# Reaching out to a bigger population of customers



## Chef Isaac (Jul 26, 2004)

I was reading a post on how to price honey and someone said that it depends on if you take the "pretty glass jar" honey look or the rustic "country mason jar" look. 

would it be reasonable to say that you can reach both markets by prodiving both types of jars?


----------



## Joel (Mar 3, 2005)

When we 1st. started in NYC we were the ******** that stood out with our home made table, simple jars and no nonsense labels. Our market manager approached me about 2 months into the season and indicated she couldn't believe how much we outsold the beekeeper at her other market week after week. They had fancy jars with bows and hang tags with cute bee stories and such. We've always taken the attitude our honey speaks for itself, we don't need any frills to sell it and our plain talk, qualtiy product and word of mouth is the best salesman.


----------



## Mitch (Jul 7, 2003)

chef
I use plastic 12 and 24oz bears and pint and quart mason jars no frills,simple balkc and white lables i print off my computer.I do well with this at the local farmers market.Now this year my lady friend wants to try some frilly hex jars girly stuff as she calls it.I have the same idea as you doing both i kkep you posted on how it goes the next few weeks


----------



## Michael Bush (Aug 2, 2002)

>would it be reasonable to say that you can reach both markets by prodiving both types of jars? 

Absolutely.

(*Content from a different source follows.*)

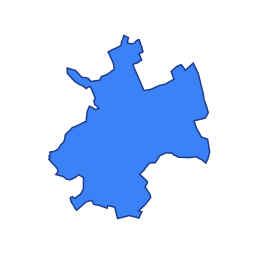 Dambatta, Kano, Nigeria, rotated 69°
{"feature_id": "59680162B98747212970025", "entity_name": "Dambatta", "entity_type": "district", "adm_level": 2, "iso_a3": "NGA", "parent_name": "Nigeria", "parent_adm1": "Kano", "projection": "albers", "projection_center": [8.601, 12.428], "detail": "fine", "context": "isolated", "style": "filled", "palette": "blue", "viewbox_px": 256, "rotation_deg": 69, "n_neighbors": 0, "source": "geoboundaries", "source_scale": "gbopen_adm2", "svg_char_len": 2926}
<svg xmlns="http://www.w3.org/2000/svg" viewBox="0 0 256 256"><g transform="rotate(69 128 128)"><path d="M186.3,205.4L182.3,194.3L182.0,192.8L182.3,189.7L182.4,189.1L182.6,188.8L182.7,187.6L187.0,187.4L189.9,182.6L195.4,176.3L193.1,174.7L197.2,168.8L208.8,170.2L210.2,158.0L211.9,155.9L214.1,152.5L215.2,151.4L215.7,150.5L216.0,150.1L215.4,149.5L214.5,148.6L213.1,147.2L211.4,145.6L211.2,145.1L209.0,147.8L206.0,139.9L201.2,132.0L201.1,131.8L198.1,131.2L189.1,133.2L186.6,130.1L184.8,129.1L177.0,132.8L175.4,133.8L173.5,129.3L173.1,128.3L172.4,127.1L171.6,126.3L168.6,120.7L168.6,119.7L168.9,118.8L169.7,116.5L170.2,115.0L165.3,108.2L164.8,101.3L167.5,95.5L169.3,95.2L169.7,94.8L170.8,93.5L173.1,91.7L175.7,86.0L177.6,81.4L179.3,74.4L181.1,73.4L184.1,70.4L188.6,68.0L187.6,66.9L185.0,64.1L179.8,60.4L177.2,59.8L166.9,57.7L165.8,59.1L162.7,62.7L152.1,64.2L144.9,63.7L145.1,61.9L145.5,59.7L146.0,56.2L146.3,52.2L142.5,47.6L138.5,47.2L134.8,46.9L128.5,46.8L123.1,45.5L102.3,42.9L96.1,43.4L90.8,43.8L94.7,53.9L90.9,54.6L87.9,55.7L88.1,60.5L90.7,67.5L98.9,67.5L100.4,77.6L99.6,83.3L99.7,85.0L100.1,93.1L99.1,98.2L98.6,99.7L87.6,100.1L82.6,100.3L77.5,100.6L75.5,100.7L71.1,100.8L70.0,98.4L70.6,97.1L70.5,95.3L69.8,93.0L69.5,90.9L62.7,91.1L62.5,90.2L62.4,86.8L56.6,86.0L55.3,86.3L54.9,86.3L54.5,86.2L54.1,86.1L53.8,86.1L53.3,86.0L52.9,86.1L52.6,86.0L52.2,85.9L51.9,85.9L51.5,86.0L51.2,86.1L50.8,86.2L50.3,86.1L50.0,85.8L49.5,86.0L49.3,86.5L49.3,87.1L49.4,87.7L49.5,88.1L49.6,88.6L49.9,89.7L50.9,91.4L51.0,93.3L50.3,95.2L48.7,97.9L46.2,96.9L43.9,95.2L40.0,98.8L42.7,100.5L45.3,103.2L46.8,104.0L48.5,105.1L48.8,107.3L49.4,115.8L49.9,119.4L52.6,119.0L55.8,119.0L60.1,118.6L62.3,118.5L68.1,119.6L70.3,127.1L70.6,129.8L70.4,134.4L73.2,137.3L71.2,146.1L67.7,147.2L65.3,150.2L65.1,151.1L64.7,152.1L63.3,153.4L61.5,154.0L55.6,156.3L50.2,163.3L55.4,165.0L65.3,161.1L70.2,157.5L72.7,154.9L76.3,152.9L75.2,149.7L76.6,148.4L78.6,148.1L83.3,148.0L87.9,147.9L89.0,148.2L90.2,149.9L90.9,150.3L94.2,150.6L99.0,148.0L99.1,150.7L99.3,151.7L97.4,152.9L95.4,154.6L93.8,156.2L95.6,158.0L98.1,160.2L107.2,165.0L106.7,166.0L107.7,174.9L107.7,180.1L109.4,183.0L109.9,184.9L111.9,189.0L114.3,190.2L116.4,191.8L118.1,193.1L119.5,196.7L122.3,200.2L123.2,203.5L123.3,206.2L123.3,206.4L122.2,209.8L122.3,209.7L123.7,209.8L124.6,209.8L126.0,211.9L127.4,211.0L127.5,211.2L127.9,212.1L128.5,213.1L129.8,212.8L132.6,211.7L134.3,211.1L137.7,209.5L141.4,208.5L143.6,208.8L145.2,211.4L145.6,212.0L149.1,207.2L149.9,206.0L153.7,203.8L155.3,201.4L155.6,200.3L155.5,197.8L155.3,195.2L154.1,190.7L158.3,187.3L168.9,191.5L172.7,195.9L174.6,203.2L174.1,203.6L173.3,204.0L173.0,204.1L172.8,204.2L172.2,204.3L172.2,204.6L172.2,205.2L172.1,205.6L172.2,206.1L172.3,206.6L172.8,207.0L173.0,207.2L174.1,207.0L174.5,207.0L175.0,207.0L175.8,207.6L176.9,207.4L178.8,207.1L179.8,206.8L180.8,206.6L184.6,206.2L186.3,205.4Z" fill="#3b82f6" stroke="#1e3a8a" stroke-width="1.5"/></g></svg>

I use the Muth jars from Brushy Mt for the high end. Also some of those small pretty hex jars for the high end. The high end is small fancy containers and comb honey. The low end is larger mason jars. Some people are looking for a bargin. Some are looking for something pretty.


----------



## BubbaBob (Jan 18, 2005)

I use 8oz, 1lb, and 2lb plastic queenline style with flip top lids, along with 3lb milk jug look alikes with the same lids for extracted, pint wide mouth mason jars for cut-comb, and hex jars for creamed honey.

Works for me.

BubbaBob


----------



## Chef Isaac (Jul 26, 2004)

I think right now I have to man different sized jars. I did go with the hex jars because I got them at a great price. I havent tried mason jars yet. 

I like simple but I know people will pay for classy looking too. 

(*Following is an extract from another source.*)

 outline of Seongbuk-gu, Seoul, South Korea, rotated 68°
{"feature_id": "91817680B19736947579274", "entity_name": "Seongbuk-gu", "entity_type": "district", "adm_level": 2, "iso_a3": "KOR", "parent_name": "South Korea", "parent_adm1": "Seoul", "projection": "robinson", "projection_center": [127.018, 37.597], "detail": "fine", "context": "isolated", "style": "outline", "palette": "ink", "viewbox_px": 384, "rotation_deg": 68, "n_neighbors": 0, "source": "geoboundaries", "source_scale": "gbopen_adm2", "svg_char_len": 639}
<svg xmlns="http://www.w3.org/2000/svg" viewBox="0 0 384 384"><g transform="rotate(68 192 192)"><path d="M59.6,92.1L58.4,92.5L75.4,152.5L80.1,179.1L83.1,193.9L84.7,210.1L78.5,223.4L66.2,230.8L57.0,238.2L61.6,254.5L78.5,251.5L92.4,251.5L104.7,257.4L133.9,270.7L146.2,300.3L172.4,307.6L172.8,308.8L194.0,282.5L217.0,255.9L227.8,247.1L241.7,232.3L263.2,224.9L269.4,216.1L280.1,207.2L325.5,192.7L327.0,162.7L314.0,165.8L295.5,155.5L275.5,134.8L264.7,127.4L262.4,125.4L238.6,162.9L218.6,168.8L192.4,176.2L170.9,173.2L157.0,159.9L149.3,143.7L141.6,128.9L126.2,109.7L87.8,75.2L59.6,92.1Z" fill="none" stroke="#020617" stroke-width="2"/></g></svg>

I think it is important to price your honey at a certain point that it leaves you room to haggle with pricing and you both come out a winner insteado f you going to low or the customer feeling ripped off.


----------



## Joel (Mar 3, 2005)

Chef, we do package honey as gift honey during the Jewish Holidays, Thanksgiving and easter. We have Christmas labels which we use on all our jars from the week after Thanksgiving to Christmas. We've found many people who buy honey are very astute consumers and know that fancy jars they will throw away only add to the cost of there true purchase purpose, really great honey.

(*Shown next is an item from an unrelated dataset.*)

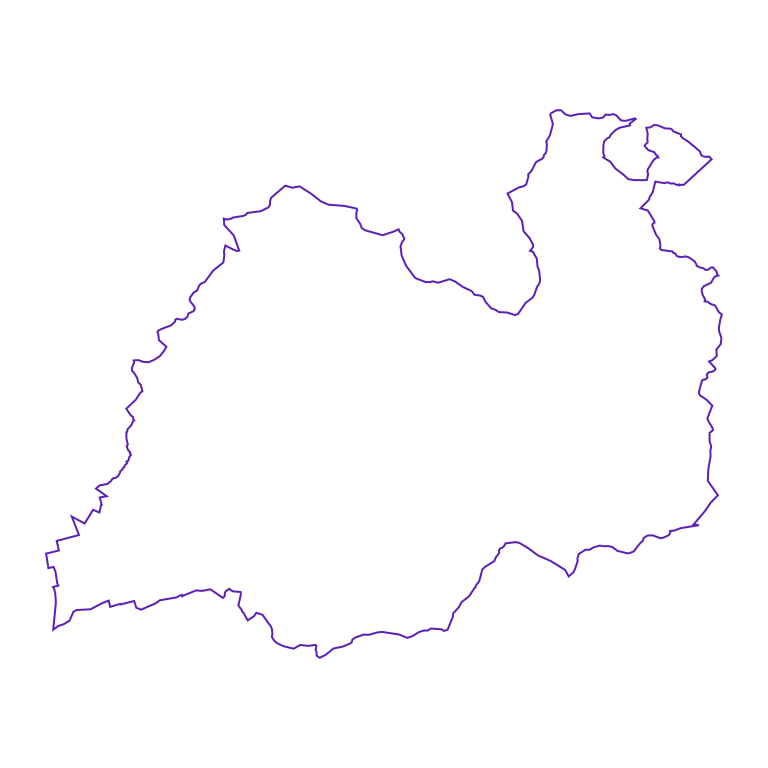 Gheorgheni, Harghita, Romania
{"feature_id": "2599482B22806778816742", "entity_name": "Gheorgheni", "entity_type": "district", "adm_level": 2, "iso_a3": "ROU", "parent_name": "Romania", "parent_adm1": "Harghita", "projection": "natural_earth1", "projection_center": [25.7, 46.772], "detail": "fine", "context": "isolated", "style": "outline", "palette": "violet", "viewbox_px": 768, "rotation_deg": 0, "n_neighbors": 0, "source": "geoboundaries", "source_scale": "gbopen_adm2", "svg_char_len": 6099}
<svg xmlns="http://www.w3.org/2000/svg" viewBox="0 0 768 768"><path d="M53.2,629.7L58.3,626.0L63.9,624.1L69.5,620.7L73.5,611.7L76.7,610.0L90.5,609.3L101.9,603.3L108.7,600.6L110.1,606.9L120.1,603.9L120.5,604.5L134.2,601.0L136.3,607.8L141.2,609.6L156.0,603.2L159.7,600.3L176.2,597.5L181.3,595.0L182.3,596.3L183.0,595.2L183.6,595.5L196.1,590.4L202.1,590.9L210.3,589.3L223.0,597.9L224.6,596.3L224.9,592.7L225.8,591.3L229.2,588.8L232.6,591.3L240.6,592.0L240.9,594.2L238.4,605.5L241.7,609.9L242.1,611.5L243.4,612.6L247.7,620.4L254.0,616.2L256.4,612.8L262.5,614.8L270.8,626.5L271.8,628.6L272.4,633.9L271.9,637.0L274.2,640.6L277.1,643.2L283.2,646.1L293.6,648.7L300.3,645.0L308.0,645.9L315.6,644.9L316.4,646.2L315.6,649.6L316.6,652.7L316.6,655.6L319.6,657.8L325.4,655.0L333.5,648.5L342.7,646.6L350.4,643.4L351.8,642.1L352.4,639.6L355.4,637.5L363.6,634.6L368.7,634.8L377.4,632.4L382.0,631.9L399.1,634.5L407.4,637.9L412.2,636.2L419.0,632.1L423.6,630.6L427.8,630.5L430.8,628.5L441.4,629.3L444.2,630.9L447.6,629.7L452.8,617.0L453.1,613.5L458.8,607.3L461.5,602.2L469.2,596.2L474.4,588.1L475.4,587.6L475.6,586.0L479.3,581.0L482.3,569.5L484.7,567.1L494.4,561.0L495.6,557.8L499.1,553.1L498.9,550.9L499.8,548.7L502.6,547.5L504.5,545.5L505.5,543.4L515.6,542.1L519.5,543.0L528.4,548.3L538.1,555.5L550.3,560.8L565.1,569.9L568.7,576.4L573.4,572.3L575.2,568.5L577.7,560.9L577.4,558.5L578.8,553.9L585.4,549.8L589.8,549.7L593.5,547.4L599.8,545.6L604.3,546.3L607.8,546.0L612.1,547.0L617.7,551.0L627.8,553.4L630.3,552.8L633.8,551.4L639.6,543.8L642.9,540.6L643.7,537.9L647.6,535.5L652.8,535.4L660.3,538.2L662.8,537.9L668.8,535.2L670.3,532.5L670.0,531.1L674.4,530.5L680.9,528.1L698.8,525.2L693.6,524.5L705.3,510.6L710.8,502.5L717.9,495.3L707.8,480.8L708.3,469.2L710.6,456.2L710.3,451.2L711.2,446.5L709.6,441.1L709.6,432.8L713.1,430.1L712.2,427.4L708.0,420.5L707.4,418.2L712.3,405.7L706.5,399.7L699.9,395.3L699.1,393.8L699.0,391.5L702.0,380.6L703.7,379.5L704.9,379.7L707.4,377.8L706.8,374.5L708.8,372.3L712.6,371.6L715.2,369.9L715.5,368.5L709.1,361.5L712.2,360.2L716.8,356.0L716.3,349.7L720.7,344.1L721.4,337.8L719.2,331.6L718.9,327.5L720.3,319.5L721.9,314.6L718.7,312.0L715.3,305.7L710.2,303.7L707.5,301.7L704.6,301.3L705.1,299.6L702.7,294.9L701.7,291.3L701.9,288.7L704.0,286.1L711.0,282.8L714.4,276.9L718.3,275.5L717.2,274.6L716.6,271.5L712.9,267.4L710.8,267.5L708.7,269.5L705.9,270.0L703.1,268.1L700.2,267.6L696.6,265.8L696.6,264.7L694.4,261.1L688.8,257.3L685.7,256.4L681.2,257.1L678.3,256.6L677.0,256.2L675.2,253.5L672.9,252.6L672.6,251.5L661.3,250.0L659.9,248.5L660.4,245.8L659.4,239.2L656.0,234.6L652.2,225.3L652.7,223.9L654.5,222.7L654.4,221.3L647.9,210.6L640.5,208.3L649.0,199.7L649.7,197.0L652.7,192.3L655.3,181.6L664.1,183.1L667.7,182.4L671.0,183.6L673.4,183.3L676.9,185.0L679.1,184.5L679.3,185.4L681.8,184.6L683.6,185.0L711.6,159.3L709.2,156.6L705.3,156.9L702.1,155.9L701.0,154.7L699.8,151.3L688.6,141.9L683.0,138.3L681.0,136.3L681.0,134.4L673.2,131.3L671.7,129.2L670.4,128.7L664.7,128.3L657.8,125.3L653.9,125.0L650.7,127.3L646.3,127.8L647.7,133.7L647.3,138.3L647.6,142.3L644.8,145.2L644.8,146.3L648.3,150.1L654.3,152.2L655.7,154.5L657.8,156.1L658.3,157.5L656.5,157.6L653.5,160.1L647.8,169.4L647.3,171.5L648.2,174.0L646.8,180.1L633.6,180.1L628.0,179.0L623.3,174.5L615.5,168.7L610.3,161.7L603.2,157.4L604.5,156.1L603.2,152.8L603.4,145.5L604.2,141.6L606.6,138.7L609.2,137.5L610.9,134.6L615.4,130.2L619.4,127.8L630.1,125.4L629.6,123.7L635.7,119.1L635.0,118.3L626.0,120.8L622.2,120.6L620.9,120.2L616.0,115.1L613.2,114.1L609.3,115.0L605.6,114.6L603.1,117.5L598.4,118.4L592.2,117.3L589.6,113.4L577.9,114.2L570.6,115.9L565.5,114.5L561.0,110.2L556.4,110.3L551.2,113.1L550.2,114.8L552.8,123.4L552.5,125.9L549.8,135.7L546.2,141.5L546.9,144.0L546.5,150.5L545.7,153.1L543.8,155.2L543.6,157.2L541.7,159.0L536.0,162.1L531.5,170.9L528.2,174.4L528.5,176.2L526.3,184.3L523.6,186.2L518.7,187.5L507.5,193.5L512.0,202.2L513.0,210.6L517.2,213.7L522.1,221.0L523.5,231.1L529.6,238.2L533.2,245.0L533.1,247.0L530.1,250.9L532.8,251.7L536.8,258.6L537.5,266.5L539.1,270.6L540.2,280.2L539.2,283.9L537.0,286.9L534.3,294.8L532.5,297.7L525.6,302.9L518.0,314.0L514.7,315.0L507.1,312.5L498.9,312.1L495.2,309.7L491.4,308.5L485.6,302.0L483.0,296.8L480.0,295.5L474.5,294.8L471.6,291.0L462.9,287.0L454.7,281.3L449.7,279.2L438.2,282.7L432.5,281.3L429.9,282.2L425.2,281.9L415.3,278.1L406.1,265.8L401.6,255.3L400.5,246.0L402.0,242.3L404.4,238.9L402.3,234.2L399.4,231.5L398.6,229.3L393.6,231.6L382.6,235.2L365.5,230.4L361.8,228.1L360.1,223.7L356.3,218.0L356.3,213.0L357.2,210.0L356.6,208.6L345.0,206.0L328.2,204.6L320.8,201.3L311.1,193.7L299.6,186.4L292.3,187.7L285.2,185.7L271.1,197.8L270.1,201.1L269.9,204.9L268.4,207.4L261.1,211.1L247.2,213.0L245.8,214.9L242.9,216.0L232.7,217.6L231.7,218.5L226.9,219.6L223.8,218.6L224.3,225.1L233.8,235.5L239.2,250.6L236.9,251.0L233.5,249.7L225.4,245.5L223.9,251.6L224.3,255.2L223.4,262.4L213.1,270.7L204.8,282.0L201.6,283.3L199.3,285.4L197.0,290.6L193.5,292.7L190.3,297.2L189.6,299.2L190.0,301.0L194.4,306.6L194.7,308.9L193.8,311.0L188.3,313.6L187.5,316.8L185.0,319.0L181.9,319.8L176.8,318.8L175.3,319.7L175.1,321.6L171.0,325.4L160.9,329.2L157.9,331.0L157.5,332.5L158.4,334.9L158.9,340.1L166.4,346.8L164.0,351.0L159.9,356.1L153.9,360.0L148.6,362.2L143.5,361.9L138.1,360.1L133.7,360.4L134.0,362.8L131.9,368.0L132.1,370.8L133.8,372.5L137.2,378.0L138.2,382.3L140.8,384.9L142.4,391.3L140.4,392.6L135.8,399.7L126.3,408.7L130.3,414.8L133.1,417.2L133.4,419.4L134.2,420.4L133.1,421.1L131.4,425.1L127.5,429.3L127.1,431.8L126.4,432.4L126.4,438.2L127.8,444.8L126.7,446.2L128.0,449.9L130.1,452.1L129.8,453.2L131.0,454.9L129.2,457.2L128.4,460.5L126.5,461.6L127.3,462.5L126.6,463.8L125.1,464.8L124.1,467.4L122.7,468.2L122.6,469.3L120.1,471.4L120.1,472.6L118.0,476.3L115.5,477.8L112.8,478.4L110.6,481.4L107.5,483.9L99.4,485.5L96.0,488.6L106.7,496.2L99.7,497.5L101.7,504.7L101.2,504.7L99.4,512.5L93.1,509.8L84.6,523.5L71.8,516.6L79.0,535.0L56.7,540.9L58.9,550.5L46.1,553.6L48.4,568.1L53.5,566.9L55.4,571.4L57.3,583.5L58.3,585.7L53.1,586.9L54.4,589.4L55.3,594.2L55.9,602.4L53.2,629.7Z" fill="none" stroke="#5b21b6" stroke-width="2"/></svg>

We never, ever, (let me repeat ever) haggle on price. Nothing will anger a regular customer like walking up to a your stand and hearing someone just haggled a better price than they got their last visit!


----------



## ScadsOBees (Oct 2, 2003)

Go for the simple yet classy look. Something as simple as a little patch of colorful cloth under the ring of a mason jar really makes it stand out a little more. A ribbon or rattan (that is what the package called it..a natural fiber) tied on. 
I just see how they dress product up in a gift store and see if I can do that myself cheaply.

That being said I haven't had the opportunity to sell much, but considering that quite a bit that I have sold has been for somebody else or for me to gift to somebody, a little dressing up can't hurt.


----------



## Mitch (Jul 7, 2003)

Something i have seen is people will buy a pint mason jar and not the 24oz bear even when you tell them they are the same.I would love to go to all plastic but many people want a pint mason jar or they walk away.I guess they have been buying honey in mason jars for years and will not change.


----------